- Born: 25 January 1891 Nizhegorod Province, Russian Empire
- Died: 24 July 1972 (aged 81) Moscow, Soviet Union
- Education: Moscow Higher Women's Courses
- Scientific career
- Fields: Geology and paleontology
- Workplaces: University of Moscow Institute of Mineral Resources Paleontological Institute

= Tatiana Dobrolyubova =

Tatiana Dobrolyubova (Татьяна Алексеевна Добролюбова; born 25 january 1891 – 24 july 1972) was a Russian geologist and paleontologist.

==Life and work==
Tatiana Alekseevna Dobrolyubova was born in 1891 in Nizhegorod Province in the Russian Empire.
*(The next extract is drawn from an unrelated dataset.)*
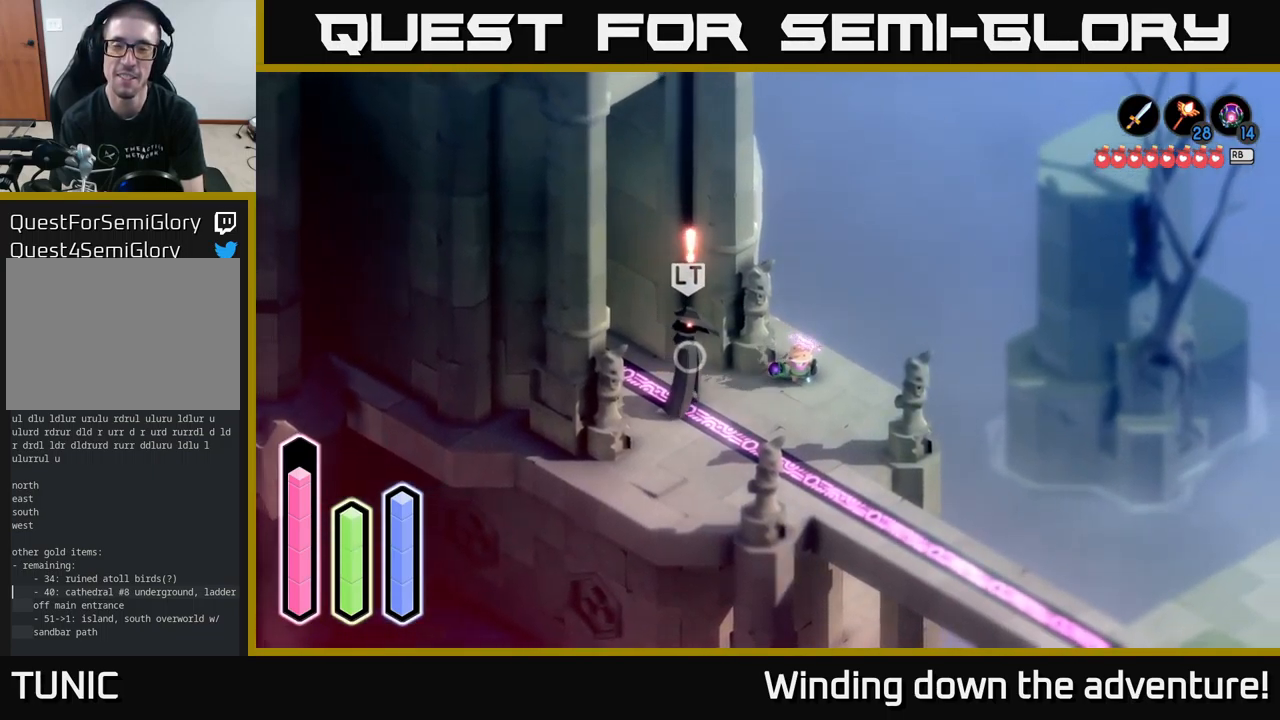
{"buttons": [], "left_stick": "down-right", "right_stick": "center", "events": [[183, "A", "down"], [366, "left_stick", "down-right"], [416, "A", "up"]]}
She completed gymnasium in 1909 and was awarded a first-class diploma from the Moscow Higher Women's Courses in 1915. She trained as a teacher at the University of Moscow from 1920 and then became an assistant professor of geology there in January 1922. From 1921 to 1931 Dobrolyubova organized nine large geological survey expeditions to the northern Ural Mountains, but her interests gradually turned to paleontology rather than geology. In 1930 she was transferred the Institute of Chemical Technolog, teaching geology, and remained there until she moved to a paleontological group at the Institute of Mineral Resources in 1934. Two years later Dobrolyubova transferred to the Paleontological Institute and remained there until her death in 1972. During her career, she published 6 monographs and thirty publications. Although lacking in formal graduate-level education, she was awarded the Candidate of Sciences degree without a dissertation after the director of the Institute, Alexei Borisyak, called her "the best specialist on Carboniferous Rugosa in the Soviet Union."